The National Science Data Fabric: Democratizing Data Access for Science and Society
Abstract: Effective use of data management techniques for the analysis and visualization of massive scientific data is a crucial ingredient for the success of any experimental facility, supercomputing center, or cyberinfrastructure that supports data-intensive scientific investigations. Data movements have become a central component that can enable or stifle innovation in the progress towards high-resolution experimental data acquisition (e.g., APS, SLAC, NSLS II). However, universal data delivery remains elusive, limiting the scientific impacts of these facilities. This is particularly true for high-volume/high-velocity datasets and resource-constrained institutions.
This talk will present the National Science Data Fabric (NSDF) testbed, which introduces a novel trans-disciplinary data fabric integrating access to and use of shared storage, networking, computing, and educational resources. The NSDF technology addresses the key data management challenges involved in constructing complex streaming workflows that take advantage of any data processing opportunities that arise while the data is in motion. This technology finds practical use in many research and industrial applications, including materials science, precision agriculture, ecology, and telemedicine.

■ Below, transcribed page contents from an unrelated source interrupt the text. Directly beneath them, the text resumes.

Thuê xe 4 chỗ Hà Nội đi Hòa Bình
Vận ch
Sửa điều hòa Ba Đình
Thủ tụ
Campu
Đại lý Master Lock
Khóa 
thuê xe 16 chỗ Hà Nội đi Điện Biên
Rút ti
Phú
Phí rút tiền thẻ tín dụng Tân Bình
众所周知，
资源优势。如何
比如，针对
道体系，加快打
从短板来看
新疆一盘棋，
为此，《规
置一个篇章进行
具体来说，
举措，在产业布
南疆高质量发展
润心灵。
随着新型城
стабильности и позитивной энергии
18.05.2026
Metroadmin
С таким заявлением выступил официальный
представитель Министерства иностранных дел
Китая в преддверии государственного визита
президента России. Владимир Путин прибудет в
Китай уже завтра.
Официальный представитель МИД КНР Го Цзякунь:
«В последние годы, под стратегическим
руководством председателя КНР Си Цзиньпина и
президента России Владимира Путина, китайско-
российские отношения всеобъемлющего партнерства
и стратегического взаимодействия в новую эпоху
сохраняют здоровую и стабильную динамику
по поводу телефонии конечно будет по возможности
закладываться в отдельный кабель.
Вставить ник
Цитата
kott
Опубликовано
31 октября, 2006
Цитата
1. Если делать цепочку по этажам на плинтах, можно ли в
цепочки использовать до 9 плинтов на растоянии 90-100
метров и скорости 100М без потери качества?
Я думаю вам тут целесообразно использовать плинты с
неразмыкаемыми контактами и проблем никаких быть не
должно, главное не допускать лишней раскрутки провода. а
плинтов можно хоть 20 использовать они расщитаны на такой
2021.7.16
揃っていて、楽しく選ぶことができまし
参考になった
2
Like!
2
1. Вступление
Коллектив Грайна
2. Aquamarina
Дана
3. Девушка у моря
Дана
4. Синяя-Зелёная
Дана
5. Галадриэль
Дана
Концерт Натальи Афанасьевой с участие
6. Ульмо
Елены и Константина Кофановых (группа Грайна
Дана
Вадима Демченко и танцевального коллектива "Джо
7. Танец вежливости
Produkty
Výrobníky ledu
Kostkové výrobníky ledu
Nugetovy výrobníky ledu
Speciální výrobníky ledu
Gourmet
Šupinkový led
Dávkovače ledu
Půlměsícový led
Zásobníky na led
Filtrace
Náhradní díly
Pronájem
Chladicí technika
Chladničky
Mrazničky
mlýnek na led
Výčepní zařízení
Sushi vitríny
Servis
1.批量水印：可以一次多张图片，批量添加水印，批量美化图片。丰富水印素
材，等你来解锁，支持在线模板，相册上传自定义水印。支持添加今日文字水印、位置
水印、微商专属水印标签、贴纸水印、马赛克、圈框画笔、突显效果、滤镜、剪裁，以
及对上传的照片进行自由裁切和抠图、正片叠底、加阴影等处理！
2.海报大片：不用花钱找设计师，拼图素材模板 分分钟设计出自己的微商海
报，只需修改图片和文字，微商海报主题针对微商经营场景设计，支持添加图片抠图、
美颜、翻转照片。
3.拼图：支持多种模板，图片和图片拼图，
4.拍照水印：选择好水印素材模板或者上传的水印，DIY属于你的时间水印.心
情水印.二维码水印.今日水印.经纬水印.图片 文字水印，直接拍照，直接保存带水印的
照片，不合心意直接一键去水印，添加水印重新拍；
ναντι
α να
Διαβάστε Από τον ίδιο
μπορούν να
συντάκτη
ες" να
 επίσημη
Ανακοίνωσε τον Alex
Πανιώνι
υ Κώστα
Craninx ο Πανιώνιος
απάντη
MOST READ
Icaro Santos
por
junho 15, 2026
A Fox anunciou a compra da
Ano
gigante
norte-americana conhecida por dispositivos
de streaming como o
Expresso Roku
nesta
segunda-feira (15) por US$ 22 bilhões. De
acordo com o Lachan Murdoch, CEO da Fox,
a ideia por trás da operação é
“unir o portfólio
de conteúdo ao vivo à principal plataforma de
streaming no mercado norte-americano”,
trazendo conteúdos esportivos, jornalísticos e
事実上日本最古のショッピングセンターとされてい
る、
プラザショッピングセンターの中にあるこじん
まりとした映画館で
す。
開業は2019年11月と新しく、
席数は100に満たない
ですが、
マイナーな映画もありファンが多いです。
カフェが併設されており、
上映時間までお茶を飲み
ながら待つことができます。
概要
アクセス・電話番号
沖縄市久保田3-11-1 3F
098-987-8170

This NSDF overview will include several techniques that allow building a scalable data movement infrastructure for fast I/O while organizing the data in a way that makes it immediately accessible for analytics and visualization. For example, I will present a use case for the real-time data acquisition from an APS beamline to allow remote users to monitor the progress of an experiment. We accomplish this with an ephemeral NSDF installation that can be instantiated via Docker or Singularity at the beginning of the experiment and removed right after. In general, the advanced use of containerized applications with automated deployment and scaling makes the practical use of clients, servers, and data repositories straightforward in practice, even for non-expert users. Full integration with Python scripting facilitates the use of external libraries for data processing. The scan of a 3D metallic foam can be easily distributed with the following Jupyter notebook https://bit.ly/NSDF-example01. Overall, this leads to a flexible data streaming workflow that allows working with massive imaging models without compromising the interactive nature of the exploratory process, the most effective characteristic of discovery activities in science and engineering. The presentation will be combined with a few live demonstrations of the technology.
Biography: Valerio Pascucci is the inaugural John R. Parks Endowed Chair, the founding director of the Center for Extreme Data Management Analysis and Visualization (CEDMAV), a faculty of the Scientific Computing and Imaging Institute, and a professor of the School of Computing of the University of Utah. Valerio is also the President of ViSOAR LLC, a University of Utah spin-off, and the founder of Data Intensive Science, a 501(c) nonprofit providing outreach and training to promote the use of advanced technologies for science and engineering.